A new study shows that the antiviral drug valacyclovir can significantly reduce the severity of neurological problems brought on by equine herpesvirus type 1 (EHV-1) and may limit the spread of the virus to other horses.
One of nine types of equine herpesvirus, EHV-1 infection typically causes respiratory illness in young horses and abortions in pregnant mares. In some cases, the virus leads to muscle weakness and incoordination, a condition called equine herpesvirus myeloencephalopathy (EHM). EHV-1 is also highly contagious, and outbreaks in a barn can last for weeks.
Researchers at Oklahoma State University recent investigated the efficacy of valacyclovir, a medication developed to treat herpes infections in people, in treating EHM. “Valacyclovir is a prodrug for acyclovir, meaning that the body converts valacyclovir to its active form, which is acyclovir,” explains Lara Maxwell, DVM, PhD. “Acyclovir is transported to the inside of the horse’s cells, which is where the virus replicates. In the cell, acyclovir is modified by viral and cellular enzymes to an active form that interferes with DNA synthesis. Therefore, acyclovir works by inhibiting viral replication. It cannot actually kill the virus, but it reduces viral replication and so buys time for the horse’s immune system to more directly attack the virus and virally infected cells.”
Acyclovir and valacyclovir have been used to treat other viral diseases in horses, including equine multinodular pulmonary fibrosis (EMPF) associated with EHV-5.
For the study, the researchers selected 18 healthy mares aged 20 or older—a cohort known to be particularly susceptible to EHM —and inoculated them with EHV-1. The mares were divided into three groups: The first began receiving valacyclovir one day before being exposed to EHV-1, the second group was started on the drug only after developing a fever, indicating infection, at one to two days after inoculation, and the third group was given a placebo treatment to serve as controls. In the first phase of the study, which involved half the horses, the valacyclovir treatments were continued for one week. In the second phase of the study, using the remaining horses, valacyclovir treatments continued for two weeks.

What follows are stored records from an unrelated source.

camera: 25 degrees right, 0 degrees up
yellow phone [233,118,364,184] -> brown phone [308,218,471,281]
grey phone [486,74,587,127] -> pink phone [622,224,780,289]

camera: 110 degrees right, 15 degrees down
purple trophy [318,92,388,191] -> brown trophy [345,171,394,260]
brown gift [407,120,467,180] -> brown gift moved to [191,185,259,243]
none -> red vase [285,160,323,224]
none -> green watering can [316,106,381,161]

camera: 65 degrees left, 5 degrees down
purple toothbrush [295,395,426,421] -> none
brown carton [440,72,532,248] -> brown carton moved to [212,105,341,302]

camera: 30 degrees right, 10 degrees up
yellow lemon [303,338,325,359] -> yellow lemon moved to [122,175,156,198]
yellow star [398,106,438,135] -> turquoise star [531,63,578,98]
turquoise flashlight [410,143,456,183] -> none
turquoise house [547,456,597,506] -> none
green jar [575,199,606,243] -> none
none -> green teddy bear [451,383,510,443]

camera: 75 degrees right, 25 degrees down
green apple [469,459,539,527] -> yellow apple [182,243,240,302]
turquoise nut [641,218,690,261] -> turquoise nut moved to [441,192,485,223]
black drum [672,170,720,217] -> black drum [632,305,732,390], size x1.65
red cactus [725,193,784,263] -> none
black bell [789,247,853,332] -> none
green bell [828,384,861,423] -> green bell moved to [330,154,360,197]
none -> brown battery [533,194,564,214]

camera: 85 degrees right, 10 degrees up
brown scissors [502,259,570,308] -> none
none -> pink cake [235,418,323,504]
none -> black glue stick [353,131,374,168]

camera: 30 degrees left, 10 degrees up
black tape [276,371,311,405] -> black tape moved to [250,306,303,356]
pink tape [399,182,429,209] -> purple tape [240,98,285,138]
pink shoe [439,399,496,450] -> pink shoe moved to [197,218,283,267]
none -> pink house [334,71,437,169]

Throughout the study period, researchers monitored each horse’s temperature twice daily, and a specialist performed daily neurological evaluations, documenting any observable ataxia (lack of muscle coordination).
The researchers found that treatment with valacyclovir did not reduce the likelihood that neurological signs would develop but it did seem to have a positive effect: “Valacyclovir significantly reduced severity of neurological disease,” explains Maxwell. Horses treated prior to being inoculated with EHV-1 showed the least severe ataxia, suggesting a benefit to treating all horses in a barn during an outbreak, not just those already showing clinical signs.
Maxwell says her findings indicate that the earlier treatment with the antiviral drug is started, the better: “Valacyclovir therapy should be administered early for the best chance of sparing the horse from debilitating disease,” she says. “Once the virus has impacted the central nervous system [CNS] and caused ataxia and other neurological signs, damage to the neurons has occurred, and that may or may not be reversible in that individual horse.”
In addition to drawing blood from horses daily to determine the circulating levels of virus (viremia), the researchers swabbed their nasal secretions throughout the study period to monitor viral shedding, which is how EHV spreads from horse to horse.
“Although shedding is from the nose, EHV-1 moves around the body through the blood,” says Maxwell. “It is theorized that the virus reaches the horse’s CNS by moving from the nose to the brain and spinal cord via the blood. Therefore, we are interested in viremia as a marker of how much EHV-1 could reach the CNS through the blood.”
The data revealed that horses started on valacyclovir prior to the development of fever had lower levels of nasal shedding and viremia. Although this alone is not proof that the drug could help curb outbreaks, the researchers believe it supports the idea of early treatment: “It would be a logical expectation that lower viral shedding in treated horses would decrease the chance of infecting other horses,” says Maxwell. “However, we don’t know what viral dose is necessary for infection and whether reduction (but not elimination) of shedding would really decrease the chance of infecting other horses.”
Maxwell says that ongoing studies are exploring other treatments that may be more effective later in the course of EHV-1 infection, but based on this study, “I’d recommend that any horse documented to have an active EHV-1 infection, or recent exposure to an infected horse, could potentially benefit from early treatment with valacyclovir. However, valacyclovir is most likely to be efficacious if therapy begins well before the development of neurological signs.”